Doctoral Dissertations

Date of Award


Degree Type


Degree Name

Doctor of Philosophy



Major Professor

Nuria Cruz Cámara

Committee Members

Jennifer Smith, Harrison Meadows, Álvaro Ayo


The Modern Woman was a figure perpetually discussed in the early twentieth century, as she embodied the increasingly public role and greater mobility of women in industrialized cities. A century later, historians and literary critics still explore the significance of this female archetype, who was at the center of debates regarding feminism and changing gender dynamics, because the Modern Woman’s defiance of social conventions opened the way for the independent lifestyle and freedoms of women today. Yet, still left unexplored is the image of the Modern Woman as both dangerous and in danger and what this contradictory depiction reveals about beliefs regarding the right of women to access spaces and employment traditionally reserved for men, which continue to manifest in prohibitive practices like sexual discrimination and harassment. Through the analysis of four novels—La rampa by Carmen de Burgos, La Venus mecánica by José Díaz Fernández, Eva Libertaria by Rafael López de Haro, and Cristina Guzmán, profesora de idiomas by Carmen de Icaza—this study elucidates the dichotomy of the dangerous/endangered Modern Woman in literature of Interwar-era Spain, between the end of World War I and the start of the Spanish Civil War.

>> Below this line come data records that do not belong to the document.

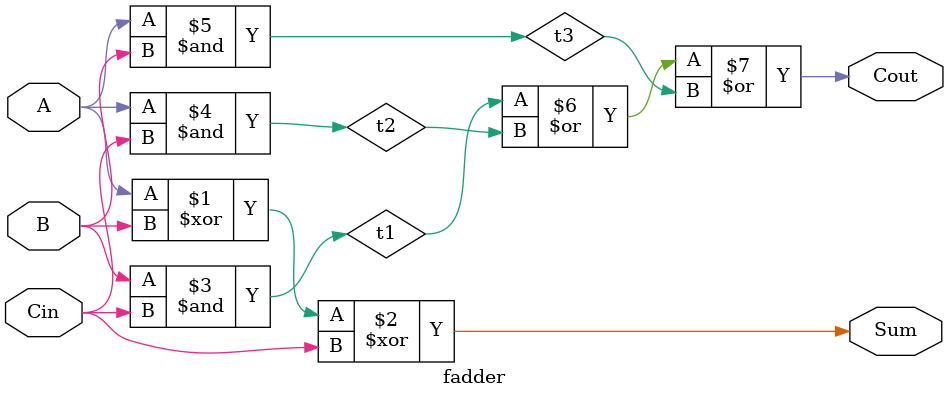
<source format=v>
module fadder (A, B, Cin, Sum, Cout);
	input A, B;
	input Cin;
	output Sum;
	output Cout;
	wire t1,t2,t3;
	xor g1(Sum,A,B,Cin);
	and g2(t1,B,Cin);
	and g3(t2,A,Cin);
	and g4(t3,A,B);
	or g5(Cout,t1,t2,t3);
endmodule //fadder



</source>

Representations of the Modern Woman exposed to danger often served as literary proof of her unsuitability for employment and the need for male protection to usher her back into the domestic realm. Less commonly, these depictions served to raise awareness of the exploitation, unfit work conditions, and insufficient wages that women experienced in the city, in works like La rampa and La Venus mecánica, which call for social and economic reforms, or revolution, to oppose patriarchal, capitalist institutions. In contrast, the frivolous Modern Woman is an agent of disorder who threatens to dismantle the traditional family structure in Eva Libertaria and Cristina Guzmán, profesora de idiomas. Furthermore, male anxieties about androgyny, unrestrained female sexuality, and the women’s emancipation movement are evident in La Venus mecánica and Eva Libertaria, in which female characters manipulate or emasculate men. These conflicting images reflect fears of rapidly changing gender roles and illustrate the difficulties that women faced in Spanish urban centers.